Constantine Tsirpanlis in his  INTRODUCTION TO EASTERN PATRISTIC THOUGHT AND ORTHODOX THEOLOGY says of the 4th Century St. Athanasius:

“For salvation and deification, therefore, Athanasius demands the Incarnation of God.  And even though he mingles the need of the redemption into his explanation, that need is not the ultimate reason, according to  him, why the Incarnation was necessary; the ultimate reason is the fact that man was a mere creature, and it takes a God-Man to deify man.  Consequently, if man was destined to be deified from the beginning, the Word had in mind, from the beginning, to become man.  Union with God is as impossible without the Incarnation as deification.” 

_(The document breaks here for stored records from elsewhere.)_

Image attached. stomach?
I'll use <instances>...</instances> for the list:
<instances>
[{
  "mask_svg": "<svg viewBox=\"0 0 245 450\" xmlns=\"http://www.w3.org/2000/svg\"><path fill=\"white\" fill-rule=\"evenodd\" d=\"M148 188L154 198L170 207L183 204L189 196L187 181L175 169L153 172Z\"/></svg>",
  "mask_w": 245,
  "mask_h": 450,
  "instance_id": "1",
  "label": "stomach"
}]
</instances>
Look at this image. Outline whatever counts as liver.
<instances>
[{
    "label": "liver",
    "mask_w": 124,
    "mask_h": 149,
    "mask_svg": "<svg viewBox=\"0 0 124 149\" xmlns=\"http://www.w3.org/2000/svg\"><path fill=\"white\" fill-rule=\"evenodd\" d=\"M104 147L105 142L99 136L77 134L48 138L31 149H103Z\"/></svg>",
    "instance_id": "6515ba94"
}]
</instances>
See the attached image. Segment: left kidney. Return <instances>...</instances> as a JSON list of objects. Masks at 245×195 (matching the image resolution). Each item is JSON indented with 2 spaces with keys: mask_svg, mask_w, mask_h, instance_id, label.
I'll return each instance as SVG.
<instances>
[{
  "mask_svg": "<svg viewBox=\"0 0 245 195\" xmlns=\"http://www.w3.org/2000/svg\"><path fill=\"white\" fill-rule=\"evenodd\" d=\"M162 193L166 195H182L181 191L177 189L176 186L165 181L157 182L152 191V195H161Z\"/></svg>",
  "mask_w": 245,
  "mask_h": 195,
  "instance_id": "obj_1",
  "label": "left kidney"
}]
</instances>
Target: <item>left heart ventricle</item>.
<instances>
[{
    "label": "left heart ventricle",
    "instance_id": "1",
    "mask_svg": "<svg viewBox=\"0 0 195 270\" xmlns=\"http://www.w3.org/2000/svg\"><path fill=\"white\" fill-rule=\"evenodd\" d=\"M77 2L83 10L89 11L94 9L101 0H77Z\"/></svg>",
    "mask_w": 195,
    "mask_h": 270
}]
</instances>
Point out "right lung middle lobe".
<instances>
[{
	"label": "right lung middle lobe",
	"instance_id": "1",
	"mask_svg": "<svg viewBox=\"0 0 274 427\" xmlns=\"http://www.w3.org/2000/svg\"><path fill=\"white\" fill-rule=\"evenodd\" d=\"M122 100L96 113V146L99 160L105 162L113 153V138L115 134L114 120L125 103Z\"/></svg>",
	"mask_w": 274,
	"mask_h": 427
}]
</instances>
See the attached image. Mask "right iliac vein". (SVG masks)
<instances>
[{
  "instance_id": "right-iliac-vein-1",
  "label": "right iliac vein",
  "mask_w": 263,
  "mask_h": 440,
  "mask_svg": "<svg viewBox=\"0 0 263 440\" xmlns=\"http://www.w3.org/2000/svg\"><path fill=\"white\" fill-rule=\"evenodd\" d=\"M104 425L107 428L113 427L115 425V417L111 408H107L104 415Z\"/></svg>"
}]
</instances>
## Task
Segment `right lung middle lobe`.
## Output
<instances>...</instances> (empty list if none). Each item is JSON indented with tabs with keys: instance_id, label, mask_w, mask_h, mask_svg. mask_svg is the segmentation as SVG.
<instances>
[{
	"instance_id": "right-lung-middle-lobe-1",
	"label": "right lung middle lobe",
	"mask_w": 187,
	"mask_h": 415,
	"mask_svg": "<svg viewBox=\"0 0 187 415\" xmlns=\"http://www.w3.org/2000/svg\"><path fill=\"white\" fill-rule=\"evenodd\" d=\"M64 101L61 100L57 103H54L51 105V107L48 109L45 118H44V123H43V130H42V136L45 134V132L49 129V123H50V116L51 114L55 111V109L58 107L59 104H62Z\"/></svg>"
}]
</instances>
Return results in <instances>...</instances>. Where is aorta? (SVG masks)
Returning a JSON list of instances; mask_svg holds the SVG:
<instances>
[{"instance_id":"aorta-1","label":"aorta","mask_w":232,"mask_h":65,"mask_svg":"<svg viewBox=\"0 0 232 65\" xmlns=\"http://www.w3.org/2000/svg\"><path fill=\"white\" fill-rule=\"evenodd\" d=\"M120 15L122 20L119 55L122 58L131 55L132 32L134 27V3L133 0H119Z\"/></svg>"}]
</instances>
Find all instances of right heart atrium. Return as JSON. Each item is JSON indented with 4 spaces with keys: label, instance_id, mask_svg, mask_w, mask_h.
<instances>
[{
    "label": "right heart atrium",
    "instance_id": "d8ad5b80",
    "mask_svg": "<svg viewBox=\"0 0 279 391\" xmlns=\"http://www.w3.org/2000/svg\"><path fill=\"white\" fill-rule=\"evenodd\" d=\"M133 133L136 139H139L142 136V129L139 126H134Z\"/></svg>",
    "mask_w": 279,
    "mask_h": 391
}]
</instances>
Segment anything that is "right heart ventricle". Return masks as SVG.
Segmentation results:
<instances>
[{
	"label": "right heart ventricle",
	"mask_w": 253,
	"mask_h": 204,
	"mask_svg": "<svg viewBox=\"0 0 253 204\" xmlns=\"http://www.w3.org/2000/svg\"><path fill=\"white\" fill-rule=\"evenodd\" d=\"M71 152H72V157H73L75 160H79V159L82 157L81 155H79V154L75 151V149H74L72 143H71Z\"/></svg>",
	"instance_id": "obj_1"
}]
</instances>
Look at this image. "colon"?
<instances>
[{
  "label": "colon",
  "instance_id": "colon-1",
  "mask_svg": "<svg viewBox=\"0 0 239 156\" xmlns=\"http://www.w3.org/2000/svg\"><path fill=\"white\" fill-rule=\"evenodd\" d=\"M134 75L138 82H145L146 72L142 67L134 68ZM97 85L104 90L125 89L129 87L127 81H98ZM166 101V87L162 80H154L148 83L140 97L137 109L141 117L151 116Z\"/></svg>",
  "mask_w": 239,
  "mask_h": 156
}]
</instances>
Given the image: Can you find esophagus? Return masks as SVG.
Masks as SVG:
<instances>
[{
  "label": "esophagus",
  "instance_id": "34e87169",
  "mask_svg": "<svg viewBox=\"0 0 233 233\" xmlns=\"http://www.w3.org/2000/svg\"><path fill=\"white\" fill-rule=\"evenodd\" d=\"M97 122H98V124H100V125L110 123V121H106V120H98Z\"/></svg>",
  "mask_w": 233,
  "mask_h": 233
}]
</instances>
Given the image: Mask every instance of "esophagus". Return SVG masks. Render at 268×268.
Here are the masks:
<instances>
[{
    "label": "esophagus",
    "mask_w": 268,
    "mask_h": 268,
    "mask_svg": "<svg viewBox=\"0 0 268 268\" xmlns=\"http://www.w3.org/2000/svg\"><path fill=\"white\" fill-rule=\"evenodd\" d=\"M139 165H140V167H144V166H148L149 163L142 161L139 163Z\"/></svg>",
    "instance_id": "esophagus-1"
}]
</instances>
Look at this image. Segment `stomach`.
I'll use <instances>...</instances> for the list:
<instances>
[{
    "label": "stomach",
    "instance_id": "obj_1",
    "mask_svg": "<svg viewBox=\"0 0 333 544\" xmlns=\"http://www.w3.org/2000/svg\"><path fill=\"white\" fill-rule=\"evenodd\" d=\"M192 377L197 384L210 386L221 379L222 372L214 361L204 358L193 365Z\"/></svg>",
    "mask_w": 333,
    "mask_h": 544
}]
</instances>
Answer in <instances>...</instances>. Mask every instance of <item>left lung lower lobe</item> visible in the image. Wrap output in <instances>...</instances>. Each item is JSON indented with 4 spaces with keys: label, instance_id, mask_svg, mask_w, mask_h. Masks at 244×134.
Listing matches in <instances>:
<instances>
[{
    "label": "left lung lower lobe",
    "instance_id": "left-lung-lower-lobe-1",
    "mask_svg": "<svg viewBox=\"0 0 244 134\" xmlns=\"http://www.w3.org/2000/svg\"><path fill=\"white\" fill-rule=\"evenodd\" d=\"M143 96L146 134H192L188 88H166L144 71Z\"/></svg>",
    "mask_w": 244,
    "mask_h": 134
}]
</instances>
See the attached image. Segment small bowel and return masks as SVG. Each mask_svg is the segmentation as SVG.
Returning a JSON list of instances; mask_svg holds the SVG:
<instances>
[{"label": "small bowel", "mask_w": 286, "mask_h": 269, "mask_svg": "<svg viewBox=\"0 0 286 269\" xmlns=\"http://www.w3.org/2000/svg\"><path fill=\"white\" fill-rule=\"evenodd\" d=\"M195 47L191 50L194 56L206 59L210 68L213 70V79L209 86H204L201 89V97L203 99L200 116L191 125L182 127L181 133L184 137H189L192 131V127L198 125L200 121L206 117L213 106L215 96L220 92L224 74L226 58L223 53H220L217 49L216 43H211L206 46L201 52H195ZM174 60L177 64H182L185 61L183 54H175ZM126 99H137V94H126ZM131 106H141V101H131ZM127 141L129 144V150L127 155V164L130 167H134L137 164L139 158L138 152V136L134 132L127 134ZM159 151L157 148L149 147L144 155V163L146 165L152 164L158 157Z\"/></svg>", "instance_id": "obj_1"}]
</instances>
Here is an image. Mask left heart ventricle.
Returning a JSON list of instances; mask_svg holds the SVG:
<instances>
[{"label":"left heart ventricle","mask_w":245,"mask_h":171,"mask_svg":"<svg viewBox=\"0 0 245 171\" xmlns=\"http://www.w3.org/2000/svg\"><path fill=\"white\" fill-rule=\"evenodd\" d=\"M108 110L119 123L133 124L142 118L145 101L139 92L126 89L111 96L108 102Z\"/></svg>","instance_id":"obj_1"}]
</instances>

Christmas: When Repentance is Not Enough

Though the first message Jesus proclaimed was a call to repentance (Matthew 4:17), the early Christians understood that the purpose of Christ’s coming was not mostly about this message.  For indeed the prophets had already called God’s people to repentance, and before Jesus, St. John the Forerunner also called all to repent (Mark 1:15).   Repentance however was not enough to accomplish salvation.   St. Athanasius in the 4th Century AD said:

“Nor does repentance recall men from what is according to their nature; all that it does is to make them cease from sinning.  Had it been a case of a trespass only, and not of a subsequent corruption, repentance would have been well enough; but when once transgression had begun men came under the power of the corruption proper to their nature and were bereft of the grace which belonged to them as creatures in the Image of God.  No, repentance could not meet the case.  What-or rather Who was it that was needed for such grace and such recall as we required?  Who, save the Word of God Himself, Who also in the beginning had made all things out of nothing?  His part it was, and His alone, both to bring again the corruptible to incorruption and to maintain for the Father His consistency of character with all.”  

nativity7Christmas for St. Athanasius is about God healing human nature which had become corrupted by sin.   God had already given the Law and sent the prophets to tell the world to stop sinning and how to live properly.  If all that was needed was that humans stop sinning, Christmas would never have been necessary.  For us Christians, we can look at Christmas and ask, “What  was the purpose of the Incarnation?    What was the problem or evil for which God determined the birth of Christ was the solution?”   Christmas is the undoing of what had happened to humanity and to our relationship with God ever since the sin of Eve and Adam in Genesis 3.